Enfin, une SPCMD peut être décidée chez un patient qui ne peut pas exprimer sa volonté : si, à l’issue d’une procédure collégiale obligatoire,3 le médecin arrête un traitement de maintien en vie au titre du refus de l’obstination déraisonnable, il met en œuvre une sédation profonde et continue maintenue jusqu’au décès sauf si le patient s’y est opposé dans ses directives anticipées.
Information des patients
Les temps de discussion avec le patient pour évoquer le parcours de soins jusqu’à la fin de vie sont à privilégier en amont (par exemple, au moment de nommer une personne de confiance ou lors de l’information sur la possibilité de rédiger des directives anticipées). L’évocation des possibilités de sédation est aussi possible quand l’évolution de la maladie fait craindre l’émergence d’un symptôme réfractaire (dyspnée, risque d’asphyxie). La discussion peut avoir lieu lors d’un épisode anxieux ou de façon anticipée (« Quelles seraient vos craintes quant à l’évolution de la maladie ? » ; « Y a-t-il quelque chose qui vous fasse particulièrement peur ? »…). Néanmoins, il ne s’agit pas d’imposer au patient une information sur la sédation ni de lui faire envisager une situation qu’il n’imagine pas, au risque de provoquer chez lui davantage d’angoisse.
Modalités pratiques
La mise en œuvre des pratiques sédatives a fait l’objet d’un guide publié par la Haute Autorité de santé (HAS).3 Une formation gratuite en ligne (1 heure) est également disponible sur le site de la Société française d’accompagnement et de soins palliatifs.5
Comment s’assurer que la souffrance est réfractaire et que le pronostic vital est engagé à court terme ?

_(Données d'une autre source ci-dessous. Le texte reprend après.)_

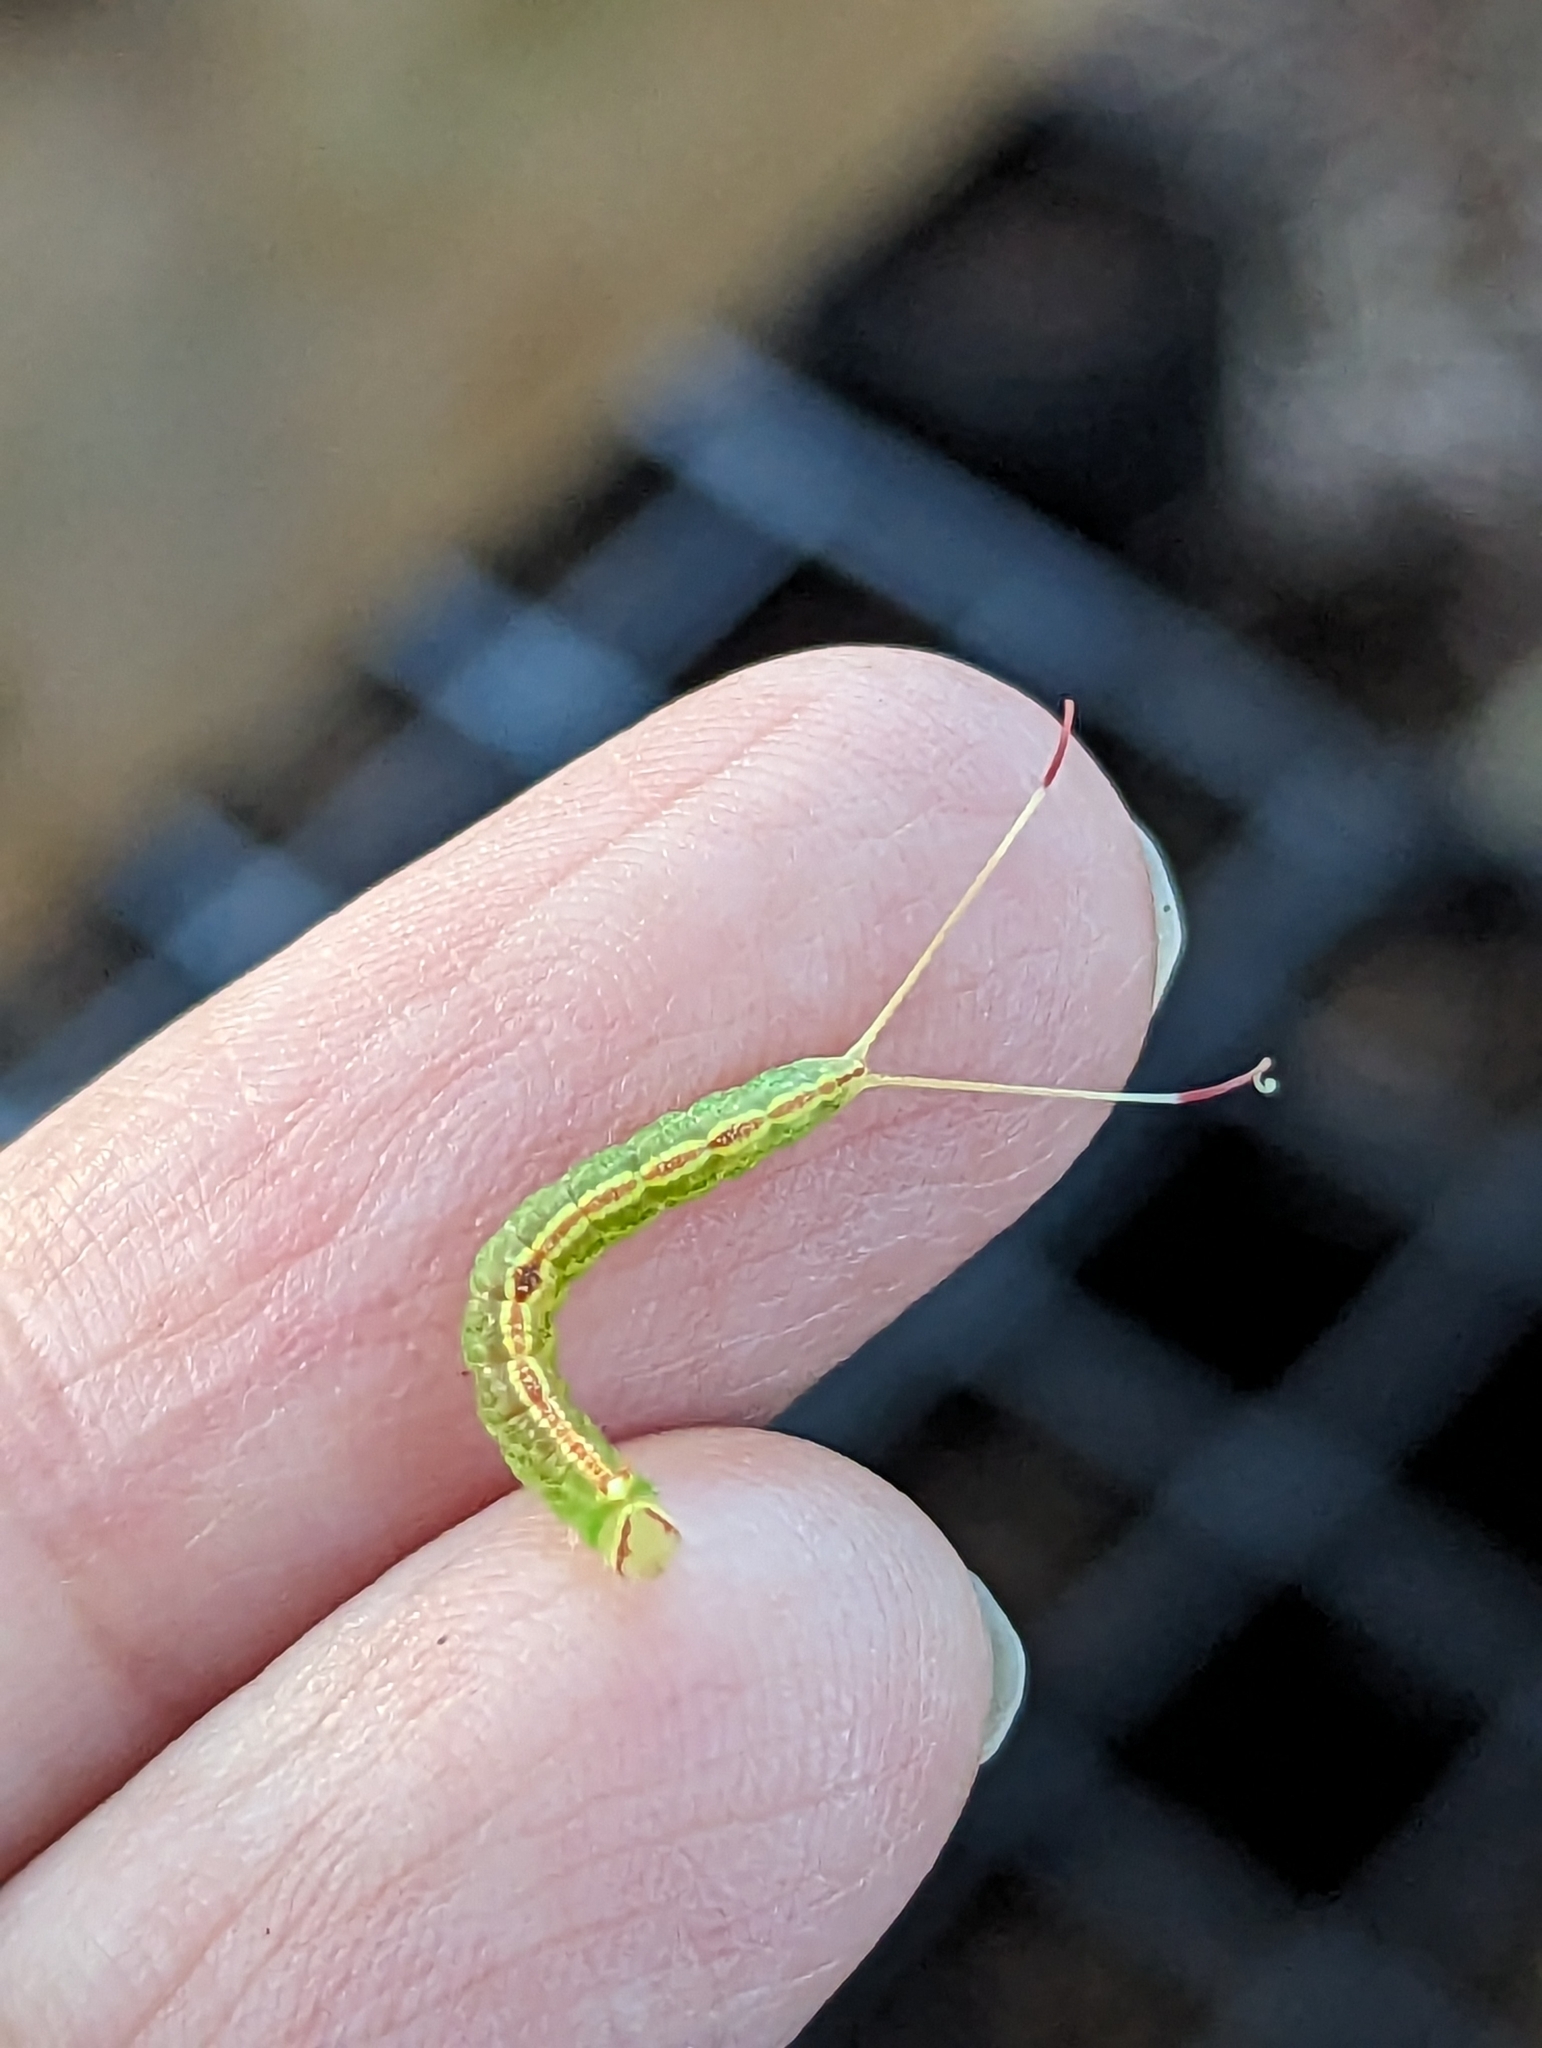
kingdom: Animalia
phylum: Arthropoda
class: Insecta
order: Lepidoptera
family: Notodontidae
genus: Macrurocampa
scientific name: Macrurocampa marthesia
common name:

• Selon le guide de la HAS,3 une souffrance est réfractaire si tous les moyens thérapeutiques et d’accompagnement disponibles et adaptés ont été proposés et/ou mis en œuvre sans obtenir le soulagement escompté par le patient, ou avec des effets indésirables inacceptables. Le caractère réfractaire nécessite une évaluation pluriprofessionnelle car la souffrance est globale, avec intrication des dimensions physiques, psychiques, sociales, familiales, existentielles et spirituelles.
• Concernant le pronostic vital engagé à court terme, le guide de la HAS précise que la SPCMD à la demande du patient n’est indiquée que lorsque la mort est proche afin d’éviter le risque d’agonie prolongée.
Des fiches repères sont disponibles sur le site de la Société française d’accompagnement et de soins palliatifs (SFAP).4
1. Loi n° 2016-87 du 2 février 2016 créant de nouveaux droits en faveur des malades et des personnes en fin de vie. JORF n° 0028 du 3 février 2016.
2. Blanchet V, Viallard ML, Aubry R. Sédation en médecine palliative : recommandations chez l’adulte et spécificités au domicile et en gériatrie. Med Palliat 2010;9(2):59-70.
3. Haute Autorité de santé. Guide du parcours de soins. Comment mettre en œuvre une sédation profonde et continue maintenue jusqu’au décès ? Janvier 2020.